The Washington Wizards parted ways with Flip Saunders on Tuesday and named Randy Wittman as interim head coach. Washington has the NBA’s worst record at 2-15, and it was evident that the players stopped responding to Saunders‘ message.

“I felt like, at this time, our players were not responding, and I think we needed a different voice,” Wizards president Ernie Grunfeld said at a news conference at Verizon Center. The decision to replace Saunders was his, Grunfeld said, and that owner Ted Leonsis gave his approval.

“Our young players probably haven’t developed as quickly as we’d like for them to develop, and we also need to play a style that complements their abilities. We have a very long, athletic team that can maybe go up and down a little bit more,” Grunfeld said. “The most important thing is we have to give a good, consistent effort on a nightly basis.”

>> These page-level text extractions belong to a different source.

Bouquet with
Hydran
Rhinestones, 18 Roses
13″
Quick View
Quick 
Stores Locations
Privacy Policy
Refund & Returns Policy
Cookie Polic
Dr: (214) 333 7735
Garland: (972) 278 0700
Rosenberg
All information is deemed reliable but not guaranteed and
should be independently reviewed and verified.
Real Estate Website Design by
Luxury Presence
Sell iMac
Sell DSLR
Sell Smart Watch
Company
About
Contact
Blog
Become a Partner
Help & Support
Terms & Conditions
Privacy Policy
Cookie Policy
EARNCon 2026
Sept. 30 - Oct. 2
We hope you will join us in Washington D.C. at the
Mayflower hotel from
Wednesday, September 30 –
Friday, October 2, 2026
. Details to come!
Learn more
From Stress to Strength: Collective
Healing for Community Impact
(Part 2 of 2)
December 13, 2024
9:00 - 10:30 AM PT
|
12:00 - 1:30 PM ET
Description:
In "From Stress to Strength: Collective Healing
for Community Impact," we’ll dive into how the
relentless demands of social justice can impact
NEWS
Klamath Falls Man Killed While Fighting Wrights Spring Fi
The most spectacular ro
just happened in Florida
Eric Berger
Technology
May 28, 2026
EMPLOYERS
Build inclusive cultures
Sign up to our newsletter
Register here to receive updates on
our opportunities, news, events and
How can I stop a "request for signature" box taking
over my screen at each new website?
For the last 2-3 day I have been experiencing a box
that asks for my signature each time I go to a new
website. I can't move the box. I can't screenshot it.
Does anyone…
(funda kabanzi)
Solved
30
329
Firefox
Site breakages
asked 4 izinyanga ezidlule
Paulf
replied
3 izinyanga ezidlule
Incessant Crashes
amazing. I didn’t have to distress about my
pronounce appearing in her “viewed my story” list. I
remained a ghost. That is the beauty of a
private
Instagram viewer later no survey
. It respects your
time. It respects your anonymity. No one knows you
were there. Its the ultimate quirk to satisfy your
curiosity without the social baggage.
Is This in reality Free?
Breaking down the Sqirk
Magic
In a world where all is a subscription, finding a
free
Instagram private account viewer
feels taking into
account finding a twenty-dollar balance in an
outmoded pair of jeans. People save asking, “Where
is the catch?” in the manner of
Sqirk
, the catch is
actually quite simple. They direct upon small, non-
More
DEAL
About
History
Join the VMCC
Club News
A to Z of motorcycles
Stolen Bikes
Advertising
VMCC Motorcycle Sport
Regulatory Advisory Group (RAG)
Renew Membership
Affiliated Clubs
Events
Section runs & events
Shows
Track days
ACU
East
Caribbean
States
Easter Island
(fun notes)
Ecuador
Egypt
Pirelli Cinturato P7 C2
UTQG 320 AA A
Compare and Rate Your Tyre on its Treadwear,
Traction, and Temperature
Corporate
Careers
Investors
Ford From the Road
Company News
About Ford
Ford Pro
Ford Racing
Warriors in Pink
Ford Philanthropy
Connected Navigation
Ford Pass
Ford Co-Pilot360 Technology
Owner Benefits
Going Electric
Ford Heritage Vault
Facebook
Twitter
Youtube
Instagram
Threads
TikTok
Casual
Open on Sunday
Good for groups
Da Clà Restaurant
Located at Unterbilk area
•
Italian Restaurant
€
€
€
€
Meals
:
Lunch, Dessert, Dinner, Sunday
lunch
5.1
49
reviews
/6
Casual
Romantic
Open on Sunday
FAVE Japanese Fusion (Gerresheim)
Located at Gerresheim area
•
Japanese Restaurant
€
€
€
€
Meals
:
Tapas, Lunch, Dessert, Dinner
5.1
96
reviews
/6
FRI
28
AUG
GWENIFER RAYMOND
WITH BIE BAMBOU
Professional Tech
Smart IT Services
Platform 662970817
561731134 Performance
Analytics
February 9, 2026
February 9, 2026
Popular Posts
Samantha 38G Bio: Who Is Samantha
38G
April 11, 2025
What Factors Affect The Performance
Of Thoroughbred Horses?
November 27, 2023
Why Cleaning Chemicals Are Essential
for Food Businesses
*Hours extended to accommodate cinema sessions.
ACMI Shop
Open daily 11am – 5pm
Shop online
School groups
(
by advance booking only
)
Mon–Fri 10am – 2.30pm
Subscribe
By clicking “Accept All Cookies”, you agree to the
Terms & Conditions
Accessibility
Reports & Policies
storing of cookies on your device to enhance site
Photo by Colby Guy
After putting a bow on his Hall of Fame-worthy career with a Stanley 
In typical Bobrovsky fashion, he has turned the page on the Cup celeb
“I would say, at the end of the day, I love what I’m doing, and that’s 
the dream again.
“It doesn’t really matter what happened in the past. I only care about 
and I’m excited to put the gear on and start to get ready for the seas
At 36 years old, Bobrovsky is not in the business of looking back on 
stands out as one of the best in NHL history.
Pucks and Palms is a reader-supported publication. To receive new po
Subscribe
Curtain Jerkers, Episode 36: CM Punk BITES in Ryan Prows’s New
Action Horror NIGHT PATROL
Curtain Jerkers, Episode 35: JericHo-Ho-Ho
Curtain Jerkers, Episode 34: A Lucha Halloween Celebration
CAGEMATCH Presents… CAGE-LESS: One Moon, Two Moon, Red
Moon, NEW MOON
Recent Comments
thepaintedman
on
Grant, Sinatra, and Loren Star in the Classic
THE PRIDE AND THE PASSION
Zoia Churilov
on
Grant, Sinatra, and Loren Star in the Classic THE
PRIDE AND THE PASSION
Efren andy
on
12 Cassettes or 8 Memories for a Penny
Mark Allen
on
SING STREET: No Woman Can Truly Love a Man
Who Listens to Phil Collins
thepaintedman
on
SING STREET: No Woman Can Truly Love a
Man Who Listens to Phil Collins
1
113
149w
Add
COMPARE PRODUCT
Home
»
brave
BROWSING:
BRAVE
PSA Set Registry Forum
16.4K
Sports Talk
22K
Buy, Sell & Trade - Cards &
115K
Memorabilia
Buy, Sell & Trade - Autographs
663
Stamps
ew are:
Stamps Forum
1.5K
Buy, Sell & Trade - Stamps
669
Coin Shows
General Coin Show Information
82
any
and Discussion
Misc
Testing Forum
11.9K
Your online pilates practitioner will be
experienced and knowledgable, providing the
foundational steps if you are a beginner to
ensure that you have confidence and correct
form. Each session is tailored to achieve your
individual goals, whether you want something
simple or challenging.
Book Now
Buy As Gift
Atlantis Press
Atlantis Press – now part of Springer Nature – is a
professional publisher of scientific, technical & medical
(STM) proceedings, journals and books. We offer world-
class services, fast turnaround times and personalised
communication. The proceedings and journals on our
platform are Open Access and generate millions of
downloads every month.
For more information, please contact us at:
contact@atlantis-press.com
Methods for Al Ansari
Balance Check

Inconsistency has plagued the Wizards. They started the season being run out of the gym en route to an 0-8 start, but then began to play with a little more energy and competitive fire, giving rise to the belief that wins would follow.

Washington dropped close games to Boston, New York and Denver, then pulled off an upset over Oklahoma City. The Wizards have since been embarrassed by Chicago, Orlando and Philadelphia.

Grunfeld was quick to add that the switch from Saunders to Wittman does not change the team’s overall plan, to build through the draft, gain salary cap space and develop the young players.

“We knew what we were getting into when we decided to build with a lot of young players; now we have to get consistency throughout the lineup,” Grunfeld said.

As Wittman prepares to take over a group that clearly had tuned Saunders out, it’s safe to wonder if Wittman will fare better. But despite their longtime working relationship, Wittman said he and Saunders have different personalities.

“I think the reason Flip and I have been successful together throughout the years in the NBA is we are kind of polar opposites, and you have to have a staff that is mixed like that,” Wittman said. “The strengths and weaknesses of the staff is just as important as the strengths and weaknesses of your players.”

Wittman plans to retain the rest of the Wizards‘ coaching staff and said he already had met with a few of the players, including John Wall. Wittman stressed more than once that he would have left with Saunders if he didn’t believe he could help turn this team around.

“There’s got to be change. We’ve got to change,” he said. “I’m not the miracle worker here. We’ve got to change our outlook on how we play. Development happens in the practice floor. You have to earn what you get out on the game floor.”

Wittman is looking for a consistent competitive effort from the players, and a stronger sense of accountability.

“You have to prove that you deserve to be on the floor,” Wittman said.

Despite the dismal record, Wittman still sees some positives on this team, but player attitudes must attitudes must change as well.

“This is not an easy transition,” Wittman said. “But I know what change needs to happen to try make this a positive transition. Is this a happy day? No, by any regard. A good man walked out the door today.”